After analysing the materials, I decided that if the character is miniature I would be cuter and more plausible if it was an animal. Thus I did a quick sketch of a cat in the same style; I felt that it enhanced the design of the character so I decided to use woodland animals to see how they would look; due to it being a wilderness warrior not a domestic cat warrior. I chose a squirrel, raccoon, frog, otter, badger and mouse. The feedback I got from peers was to go with either the frog or otter, so I compared their silhouette and decided that the otter had a stronger silhouette. After deciding on the otter I got feedback from a tutor that said he looked more like a meerkat and too blobby, so I decided to try and define the shapes better but I feel like the original was better so I stuck with that one.

The next step was colour experimentation but just before this I got some feedback from a different tutor telling me to lengthen the otters arms, make the knee guards bigger, make his acorn shoulder guards larger and make him look more like a warrior. I took this on board changed the things he asked for and added an eye patch and a scar on the nose. I feel like this was a massive improvement and gives the character more interesting features.

Here is my colour exploration at the start I used the orginal colour palette but added different accent colours to see what colour might work better instead of orange; but i felt like I should test completely different colour palette. In the next section I looked at rainbow eucalyptus trees and used the amazing colours from them and incorporated it into my designs. However my peers and I felt that even though they are natural colours they felt too un-natural and saturated for it to work with the character. So I decided to do season themed ones and they worked a lot better and after some more feedback from a tutor I added camo pattern to the designs; as shown below:

I'm a little bit unsure about the results I've come out with; due to the camo throwing off the design. However I have decided I'm going with an autumn theme because everyone I have gotten feedback off of says that that one is the strongest set of colours and matches the characters design the best.

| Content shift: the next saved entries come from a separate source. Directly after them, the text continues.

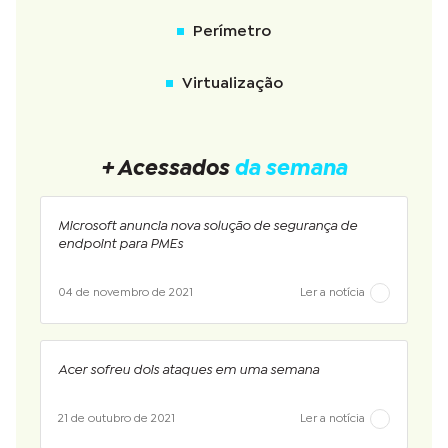
Perímetro
Virtualização
+ Acessados
da semana
Microsoft anuncia nova solução de segurança de
endpoint para PMEs
04 de novembro de 2021
Ler a notícia
Acer sofreu dois ataques em uma semana
21 de outubro de 2021
Ler a notícia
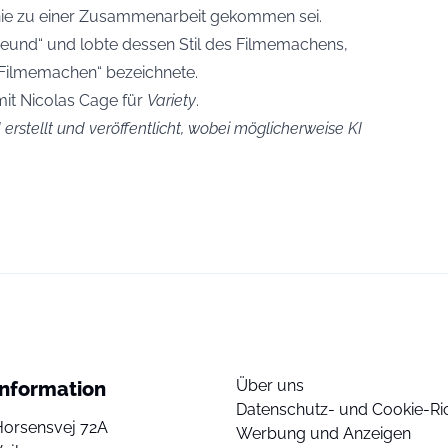
nie zu einer Zusammenarbeit gekommen sei.
 Freund“ und lobte dessen Stil des Filmemachens,
m Filmemachen“ bezeichnete.
it Nicolas Cage für
Variety
.
erstellt und veröffentlicht, wobei möglicherweise KI
Über uns
Information
Datenschutz- und Cookie-Ric
Horsensvej 72A
Werbung und Anzeigen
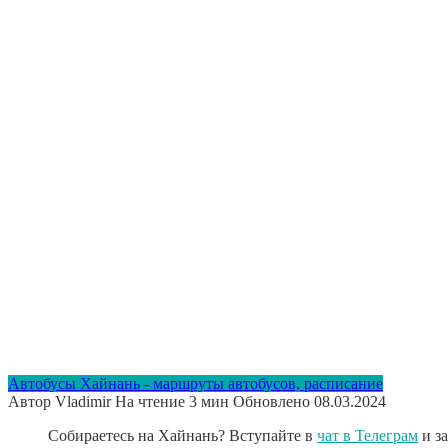
Автобусы Хайнань - маршруты автобусов, расписание
Автор
Vladimir
На чтение
3 мин
Обновлено
08.03.2024
Собираетесь на Хайнань? Вступайте в
чат в Телеграм
и з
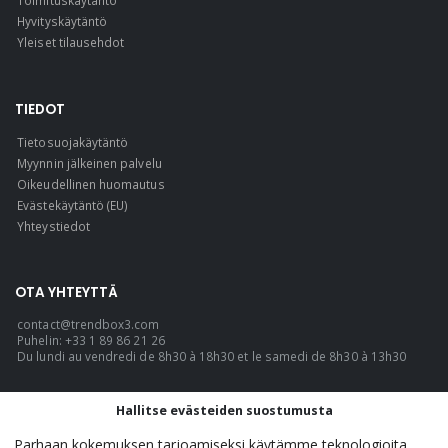
Toimituskäytäntö
Hyvityskäytäntö
Yleiset tilausehdot
TIEDOT
Tietosuojakäytäntö
Myynnin jälkeinen palvelu
Oikeudellinen huomautus
Evästekäytäntö (EU)
Yhteystiedot
OTA YHTEYTTÄ
contact@trendbox3.com
Puhelin: +33 1 89 86 21 26
Du lundi au vendredi de 8h30 à 18h30 et le samedi de 8h30 à 13h30
KIELI
Hallitse evästeiden suostumusta
Suomi
Parhaan kokemuksen tarjoamiseksi käytämme teknologioita,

Moving onto modeling I strip modeled the face of the character then used symmetry to make sure that both sides were identical. I fell that strip modeling is the best way to model a face because you can get the topology the way you want it and there isn't too much to deal with in one go; if you had used a sphere to start there would have been a lot of vertices to start with.

After modelling the face I moved on to the hat and used object paint to put the spines onto the hat. This saved a lot of time and later on when I needed to cut down on tris It was easy to redo this.

After finishing the head and helmet I brought in a drawing of the otter for reference and used it to help model the body. Unlike the head I modeled the body from a box and extruded and shaped it into the right form. I also made a leaf eye-patch for one of the eyes and modeled the chest armor.

The next step was to make the hands; I did this by using a square and extruding fingers and a thumb off of it, then turbo smoothing it. I then fixed the topology and welded it to the body. I also used this technique for making the feet.

After finishing the hands and feet i made the knee and shoulder guards and the string for his chest armour, knee guards and belt. I did this by using splines and then path deforming a cylinder to fit around his body.

After I had finished the modeling the hard part of cutting down the tris came along. I had to cut the down from over 5000 to 4000; it took a lot of work but I don't think the model looks much different even though it has a lot less triangles. When It came to the helmet and props, I modeled the props and then cut down the helmet until it was under 2000 tris.

Here is the final model with fixed smoothing groups ready to be unwrapped. I have added 3 planes to his face for fur alphas.

Next week I will finish unwrapping and decide on the colour scheme and textures I'm going to use for his clothes. I will hopefully be close to finishing the texturing so that I can fit in my stretch goals of rigging and animating him.

Overall I am very pleased with what I have managed to get done in a week; I wasn't easy but compared to my work output in 2nd year it has sky rocketed from that. Now it's up to me to keep up the good work.